*** Data Section Begins ***
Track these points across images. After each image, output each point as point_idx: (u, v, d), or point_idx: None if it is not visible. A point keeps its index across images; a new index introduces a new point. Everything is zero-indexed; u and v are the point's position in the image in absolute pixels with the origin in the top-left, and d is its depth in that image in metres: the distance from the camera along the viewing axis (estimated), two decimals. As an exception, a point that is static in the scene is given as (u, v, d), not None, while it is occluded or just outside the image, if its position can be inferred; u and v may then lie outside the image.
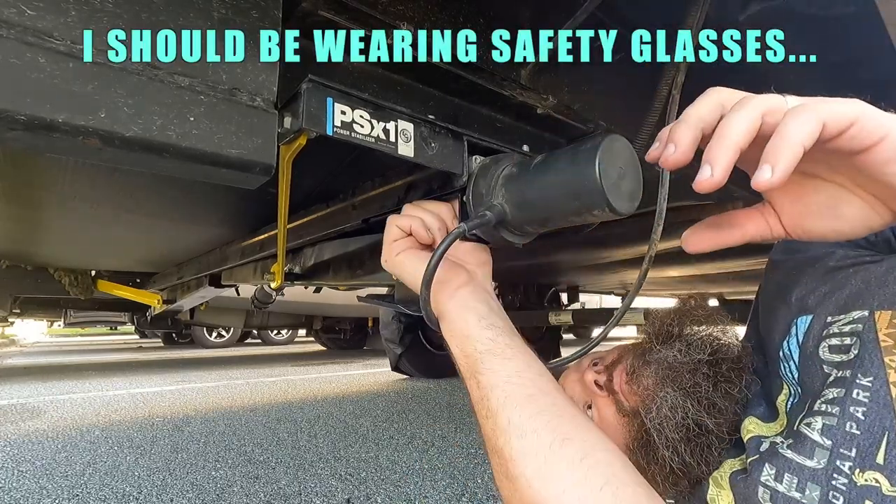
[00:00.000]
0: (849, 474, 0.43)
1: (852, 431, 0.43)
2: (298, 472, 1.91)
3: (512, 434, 0.46)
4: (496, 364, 0.50)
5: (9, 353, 9.48)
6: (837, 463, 0.43)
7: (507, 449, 0.46)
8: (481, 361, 0.50)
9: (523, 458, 0.45)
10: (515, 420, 0.47)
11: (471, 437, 2.41)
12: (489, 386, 0.49)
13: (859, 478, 0.42)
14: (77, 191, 1.35)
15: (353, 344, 7.89)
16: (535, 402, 0.47)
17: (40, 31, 0.36)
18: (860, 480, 0.42)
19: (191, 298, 2.88)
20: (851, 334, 0.49)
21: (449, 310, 0.54)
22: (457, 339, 0.53)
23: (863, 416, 0.43)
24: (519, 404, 0.47)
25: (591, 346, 0.65)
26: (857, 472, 0.42)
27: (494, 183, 0.53)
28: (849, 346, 0.49)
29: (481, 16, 0.64)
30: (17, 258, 2.82)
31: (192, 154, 0.43)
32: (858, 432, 0.43)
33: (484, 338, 0.52)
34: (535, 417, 0.46)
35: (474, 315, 0.53)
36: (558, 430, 0.46)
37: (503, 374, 0.49)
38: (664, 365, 0.62)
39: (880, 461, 0.41)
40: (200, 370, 5.36)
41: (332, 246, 1.51)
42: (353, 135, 0.52)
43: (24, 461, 2.08)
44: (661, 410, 0.60)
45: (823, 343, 0.51)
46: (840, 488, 0.43)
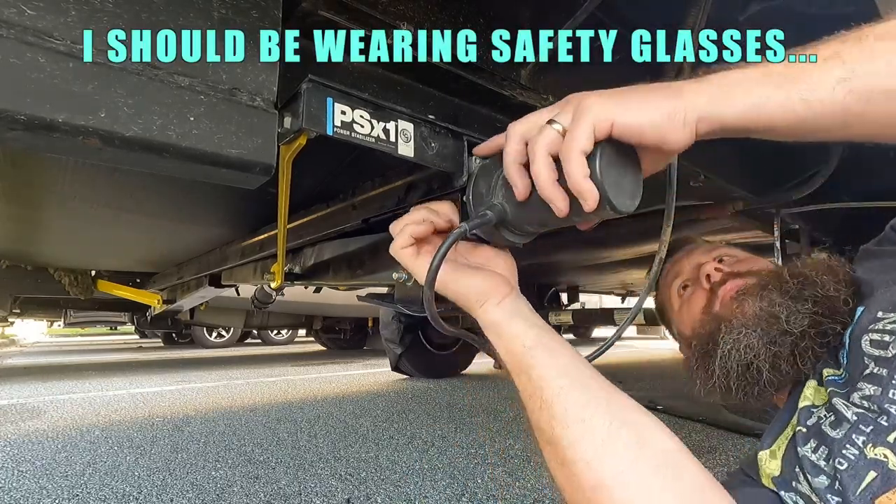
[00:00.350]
0: (861, 447, 0.47)
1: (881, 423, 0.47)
2: (298, 472, 1.91)
3: (570, 421, 0.47)
4: (546, 358, 0.51)
5: (9, 353, 9.48)
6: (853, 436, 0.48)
7: (564, 435, 0.47)
8: (531, 356, 0.52)
9: (581, 441, 0.46)
10: (572, 408, 0.48)
11: (471, 437, 2.41)
12: (542, 378, 0.50)
13: (870, 451, 0.46)
14: (77, 191, 1.35)
15: (353, 344, 7.88)
16: (590, 391, 0.49)
17: (40, 31, 0.36)
18: (870, 454, 0.46)
19: (191, 298, 2.88)
20: (893, 332, 0.51)
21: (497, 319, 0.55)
22: (504, 341, 0.55)
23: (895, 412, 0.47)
24: (574, 392, 0.49)
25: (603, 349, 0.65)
26: (870, 446, 0.46)
27: (494, 183, 0.53)
28: (887, 344, 0.51)
29: (481, 16, 0.64)
30: (18, 258, 2.83)
31: (192, 154, 0.43)
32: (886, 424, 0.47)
33: (531, 335, 0.53)
34: (590, 404, 0.48)
35: (520, 319, 0.55)
36: (615, 415, 0.47)
37: (555, 366, 0.51)
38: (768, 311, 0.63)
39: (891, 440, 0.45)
40: (200, 370, 5.36)
41: (332, 246, 1.51)
42: (353, 135, 0.52)
43: (24, 461, 2.08)
44: (739, 342, 0.63)
45: (866, 336, 0.53)
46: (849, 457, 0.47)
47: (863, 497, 0.45)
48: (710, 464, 1.98)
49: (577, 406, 0.48)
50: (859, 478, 0.46)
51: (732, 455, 2.11)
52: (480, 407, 3.14)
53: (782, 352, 0.61)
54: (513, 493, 1.70)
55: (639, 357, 6.45)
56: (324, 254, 1.55)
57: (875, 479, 0.45)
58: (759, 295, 0.65)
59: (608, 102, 0.42)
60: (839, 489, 0.47)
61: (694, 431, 2.50)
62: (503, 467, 1.96)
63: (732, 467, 1.91)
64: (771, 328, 0.62)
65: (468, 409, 3.06)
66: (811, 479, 0.50)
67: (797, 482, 0.53)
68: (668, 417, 2.83)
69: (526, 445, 2.25)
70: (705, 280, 0.74)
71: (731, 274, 0.72)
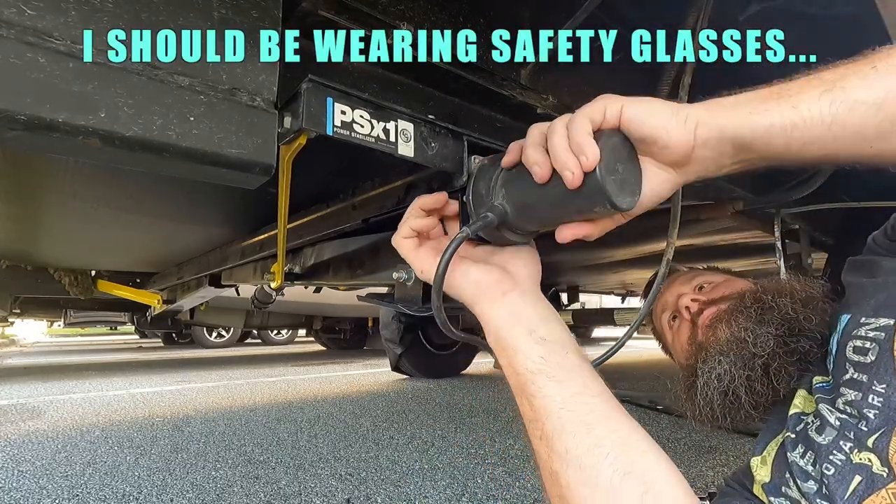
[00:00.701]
0: (847, 453, 0.48)
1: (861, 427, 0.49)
2: (298, 472, 1.91)
3: (570, 463, 0.45)
4: (550, 388, 0.47)
5: (9, 353, 9.48)
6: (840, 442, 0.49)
7: (564, 476, 0.45)
8: (532, 383, 0.48)
9: (582, 487, 0.44)
10: (573, 450, 0.45)
11: (471, 437, 2.41)
12: (543, 410, 0.47)
13: (856, 457, 0.47)
14: (77, 191, 1.35)
15: (353, 344, 7.89)
16: (593, 432, 0.45)
17: (40, 31, 0.36)
18: (856, 459, 0.47)
19: (191, 298, 2.88)
20: (874, 340, 0.52)
21: (494, 319, 0.52)
22: (505, 353, 0.51)
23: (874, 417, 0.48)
24: (576, 433, 0.45)
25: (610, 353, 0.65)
26: (856, 451, 0.48)
27: (494, 183, 0.53)
28: (867, 350, 0.52)
29: (481, 16, 0.64)
30: (18, 258, 2.83)
31: (192, 154, 0.43)
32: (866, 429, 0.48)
33: (535, 356, 0.49)
34: (593, 450, 0.44)
35: (523, 327, 0.51)
36: (618, 462, 0.44)
37: (558, 399, 0.47)
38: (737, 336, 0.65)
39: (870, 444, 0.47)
40: (200, 370, 5.36)
41: (332, 246, 1.51)
42: (353, 135, 0.52)
43: (24, 461, 2.08)
44: (713, 371, 0.66)
45: (850, 343, 0.54)
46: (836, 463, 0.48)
47: (850, 501, 0.45)
48: (710, 464, 1.98)
49: (579, 449, 0.44)
50: (846, 482, 0.46)
51: (732, 455, 2.11)
52: (480, 407, 3.14)
53: (755, 374, 0.64)
54: (513, 493, 1.70)
55: (639, 357, 6.45)
56: (324, 254, 1.55)
57: (860, 483, 0.45)
58: (728, 321, 0.68)
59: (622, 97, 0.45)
60: (827, 494, 0.47)
61: (694, 431, 2.50)
62: (503, 467, 1.97)
63: (732, 467, 1.91)
64: (742, 352, 0.65)
65: (468, 409, 3.06)
66: (800, 484, 0.51)
67: (787, 487, 0.53)
68: (668, 417, 2.83)
69: (526, 445, 2.25)
70: (685, 312, 0.77)
71: (706, 302, 0.75)
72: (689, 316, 0.76)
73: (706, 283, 0.80)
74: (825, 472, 0.48)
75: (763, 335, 0.63)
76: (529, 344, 0.50)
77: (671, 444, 2.27)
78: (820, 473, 0.49)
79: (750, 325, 0.65)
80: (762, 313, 0.65)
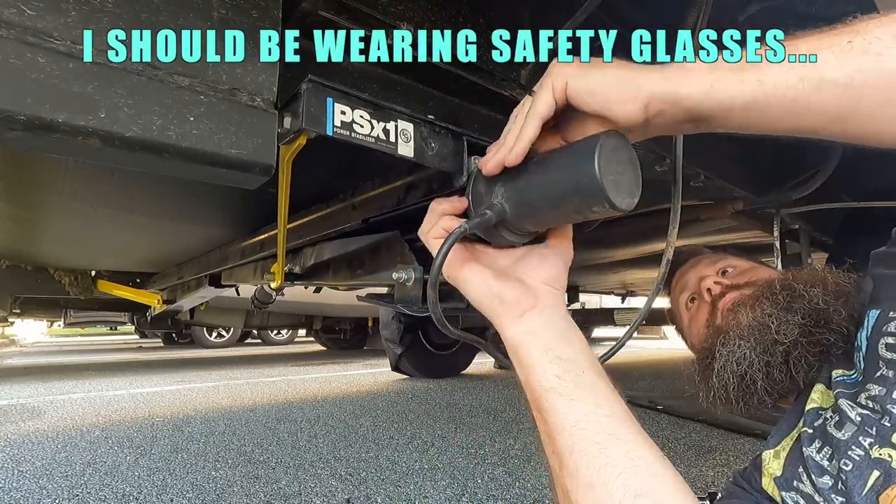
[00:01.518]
0: (867, 448, 0.47)
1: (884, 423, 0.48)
2: (298, 472, 1.91)
3: (581, 482, 0.44)
4: (562, 405, 0.47)
5: (9, 353, 9.48)
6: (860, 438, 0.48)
7: (574, 493, 0.45)
8: (546, 400, 0.48)
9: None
10: (584, 469, 0.45)
11: (471, 437, 2.41)
12: (555, 427, 0.47)
13: (875, 452, 0.47)
14: (77, 191, 1.35)
15: (353, 344, 7.88)
16: (605, 453, 0.45)
17: (40, 31, 0.36)
18: (875, 454, 0.47)
19: (191, 298, 2.88)
20: None
21: (512, 337, 0.52)
22: (522, 370, 0.52)
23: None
24: (587, 453, 0.45)
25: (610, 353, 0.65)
26: (876, 447, 0.47)
27: (494, 182, 0.53)
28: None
29: (481, 16, 0.64)
30: (18, 258, 2.83)
31: (192, 154, 0.43)
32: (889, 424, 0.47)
33: (549, 374, 0.49)
34: (604, 469, 0.44)
35: (539, 346, 0.51)
36: (630, 484, 0.43)
37: (571, 417, 0.47)
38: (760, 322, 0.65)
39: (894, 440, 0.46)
40: (200, 370, 5.36)
41: (332, 246, 1.51)
42: (353, 135, 0.52)
43: (24, 461, 2.08)
44: (733, 354, 0.65)
45: (883, 339, 0.53)
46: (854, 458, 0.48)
47: (869, 496, 0.45)
48: (710, 464, 1.98)
49: (590, 468, 0.44)
50: (864, 478, 0.46)
51: (732, 455, 2.11)
52: (480, 407, 3.14)
53: (774, 361, 0.63)
54: (513, 493, 1.70)
55: (638, 357, 6.46)
56: (324, 254, 1.55)
57: (879, 478, 0.45)
58: (752, 306, 0.67)
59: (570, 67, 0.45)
60: (843, 489, 0.47)
61: (694, 431, 2.50)
62: (503, 467, 1.97)
63: (732, 467, 1.91)
64: (763, 338, 0.64)
65: (468, 409, 3.06)
66: (815, 479, 0.50)
67: (799, 482, 0.53)
68: (668, 417, 2.83)
69: (526, 445, 2.25)
70: (706, 294, 0.76)
71: (730, 286, 0.74)
72: (710, 298, 0.75)
73: (730, 268, 0.80)
74: (843, 468, 0.48)
75: (788, 322, 0.62)
76: (545, 363, 0.50)
77: (671, 444, 2.27)
78: (837, 468, 0.48)
79: (776, 311, 0.64)
80: (791, 301, 0.64)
*** Data Section Ends ***
**Prompt**
The lines above from the one with "49: (577, 406, 0.48)" through the one with "67: (797, 482, 0.53)" are to be duplicated exactly, ends included, with nothing added.

**Answer space**
49: (577, 406, 0.48)
50: (859, 478, 0.46)
51: (732, 455, 2.11)
52: (480, 407, 3.14)
53: (782, 352, 0.61)
54: (513, 493, 1.70)
55: (639, 357, 6.45)
56: (324, 254, 1.55)
57: (875, 479, 0.45)
58: (759, 295, 0.65)
59: (608, 102, 0.42)
60: (839, 489, 0.47)
61: (694, 431, 2.50)
62: (503, 467, 1.96)
63: (732, 467, 1.91)
64: (771, 328, 0.62)
65: (468, 409, 3.06)
66: (811, 479, 0.50)
67: (797, 482, 0.53)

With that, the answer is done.